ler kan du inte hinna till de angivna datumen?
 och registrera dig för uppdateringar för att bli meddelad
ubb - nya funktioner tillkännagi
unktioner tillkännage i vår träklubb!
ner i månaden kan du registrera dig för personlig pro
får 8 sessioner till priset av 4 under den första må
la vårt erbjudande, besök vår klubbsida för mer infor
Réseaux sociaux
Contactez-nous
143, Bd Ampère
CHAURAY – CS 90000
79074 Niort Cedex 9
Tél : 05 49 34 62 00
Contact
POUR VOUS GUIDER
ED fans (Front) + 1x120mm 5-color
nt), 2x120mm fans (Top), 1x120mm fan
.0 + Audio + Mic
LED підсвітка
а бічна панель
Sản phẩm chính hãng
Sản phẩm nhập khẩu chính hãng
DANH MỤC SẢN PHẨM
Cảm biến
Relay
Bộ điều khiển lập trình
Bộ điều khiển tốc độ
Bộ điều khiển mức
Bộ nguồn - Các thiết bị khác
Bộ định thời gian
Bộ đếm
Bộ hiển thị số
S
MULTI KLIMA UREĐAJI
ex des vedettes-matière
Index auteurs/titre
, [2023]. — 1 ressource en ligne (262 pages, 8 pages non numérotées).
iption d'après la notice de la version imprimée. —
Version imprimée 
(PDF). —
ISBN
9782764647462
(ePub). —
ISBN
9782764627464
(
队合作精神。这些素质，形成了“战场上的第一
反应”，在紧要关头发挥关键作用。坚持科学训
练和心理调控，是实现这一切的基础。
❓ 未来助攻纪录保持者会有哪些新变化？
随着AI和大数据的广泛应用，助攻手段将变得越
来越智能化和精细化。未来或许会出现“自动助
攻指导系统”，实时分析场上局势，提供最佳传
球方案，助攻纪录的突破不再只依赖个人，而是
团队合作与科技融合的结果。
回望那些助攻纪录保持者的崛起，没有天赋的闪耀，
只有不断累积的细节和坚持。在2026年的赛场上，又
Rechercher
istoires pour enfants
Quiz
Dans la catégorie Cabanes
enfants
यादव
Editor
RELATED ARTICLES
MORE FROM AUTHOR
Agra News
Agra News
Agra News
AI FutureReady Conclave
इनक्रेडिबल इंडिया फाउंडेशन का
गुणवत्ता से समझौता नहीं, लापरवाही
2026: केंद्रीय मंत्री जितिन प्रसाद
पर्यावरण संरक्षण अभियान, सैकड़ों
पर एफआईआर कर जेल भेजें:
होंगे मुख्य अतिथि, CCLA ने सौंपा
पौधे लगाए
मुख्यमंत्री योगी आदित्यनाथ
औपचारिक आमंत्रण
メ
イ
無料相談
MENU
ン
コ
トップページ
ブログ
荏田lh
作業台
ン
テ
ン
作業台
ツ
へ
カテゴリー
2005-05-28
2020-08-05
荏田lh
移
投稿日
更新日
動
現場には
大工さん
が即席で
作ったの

= What is required =
Transcribe, with no changes, the listing above from its first line through the line with "Bộ nguồn - Các thiết bị khác", including that line, and stop once it is done.

= Task solution =
ler kan du inte hinna till de angivna datumen?
 och registrera dig för uppdateringar för att bli meddelad
ubb - nya funktioner tillkännagi
unktioner tillkännage i vår träklubb!
ner i månaden kan du registrera dig för personlig pro
får 8 sessioner till priset av 4 under den första må
la vårt erbjudande, besök vår klubbsida för mer infor
Réseaux sociaux
Contactez-nous
143, Bd Ampère
CHAURAY – CS 90000
79074 Niort Cedex 9
Tél : 05 49 34 62 00
Contact
POUR VOUS GUIDER
ED fans (Front) + 1x120mm 5-color
nt), 2x120mm fans (Top), 1x120mm fan
.0 + Audio + Mic
LED підсвітка
а бічна панель
Sản phẩm chính hãng
Sản phẩm nhập khẩu chính hãng
DANH MỤC SẢN PHẨM
Cảm biến
Relay
Bộ điều khiển lập trình
Bộ điều khiển tốc độ
Bộ điều khiển mức
Bộ nguồn - Các thiết bị khác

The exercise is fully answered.